Documentário indicado ao Oscar sobre a carreira do fotógrafo Sebastião Salgado, dirigido por Wim Wenders e por Juliano Ribeiro Salgado, filho de Sebastião.
Como um relato da carreira de Sebastião, o documentário é muito bem feito e cheio de imagens deslumbrantes, mas o quanto você irá apreciar o filme depende muito do quanto você se identifica com Salgado e com seu trabalho - o que pra mim foi difícil pois ele tem uma visão de mundo muito distante da minha. Certamente acho ele talentoso como fotógrafo (os enquadramentos, o uso lindo do preto e branco, etc) e admiro sua dedicação ao trabalho - mas não me identifico em nada com seus valores e com o tema de suas fotos. Ele é um homem obcecado pela morte, pelo sofrimento, pela violência... Sua missão parece ser mostrar que o ser humano é mau e que a vida é um horror. Ele acha que há algo de belo e nobre na miséria. Ele vive usando a palavra "profundo" pra descrever qualquer coisa que esteja distante da felicidade, da saúde, do progresso - sejam gorilas ou moradores do nordeste. Por que a figura de uma pessoa doente e faminta é bela e "profunda"? Sofrimento pra mim é algo a ser corrigido, não contemplado. As pessoas que ele fotografa provavelmente dariam tudo pra trocar de lugar com ele. Elas não enxergam nada de belo na situação em que estão. Me parece até uma agressão à dignidade delas fotografa-las em condições tão horríveis: nuas, feias, deterioradas, mortas - e ainda buscando enquadramentos bonitos e luzes interessantes pra mostrar o horror de maneira visualmente sensual.

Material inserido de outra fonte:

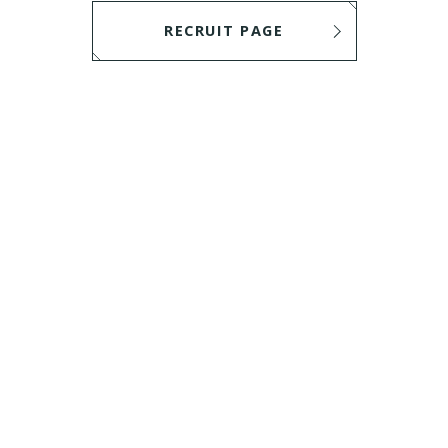
RECRUIT PAGE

Mais pro final o tom se torna um pouco mais leve quando a atenção se volta pro Instituto Terra (um projeto lindo de reflorestamento em Minas Gerais). Salgado se cansa de fotografar o sofrimento humano, e passa a se interessar mais pelo meio-ambiente. Primeiro ele quer montar um livro mostrando a natureza destruída pelo homem (desmatamentos, etc). Mas depois ele descobre que o mundo não está tão devastado assim - ainda há muitas florestas intactas, índios, lugares onde o homem civilizado não chegou, então ainda há esperança (cultura ocidental = mal). E mesmo aí seu interesse pelo sofrimento está presente. Numa caminhada por uma floresta jovem e exuberante, o que chama sua atenção é uma cigarra morta no tronco de uma árvore. "Ela cantou até morrer", ele diz (em suas falas há esse tema recorrente da beleza que se transformou em morte, do paraíso que virou deserto, etc).
O documentário não fala nada sobre a técnica dele como fotógrafo (algo que eu amaria saber), não se aprofunda em suas ideias sobre política (um tema que grita em suas fotos), não vai a fundo em sua vida pessoal - se limita a contar de maneira mais externa a trajetória de sua carreira: quais foram seus principais projetos, pra onde ele viajou, quanto tempo ficou em cada lugar, o que viu nesses lugares, etc. É uma carreira impressionante, digna de um documentário - eu só não gosto muito das lentes pelas quais Salgado enxerga o mundo.
(The Salt of the Earth / França, Brasil, Itália / 2014 / Juliano Ribeiro Salgado, Wim Wenders)
NOTA: 6.5
Muito interessante sua crítica. Abordagem crítica do documentário de forma e ângulo diferente das que os sites mais renomados apresentam. Parabéns.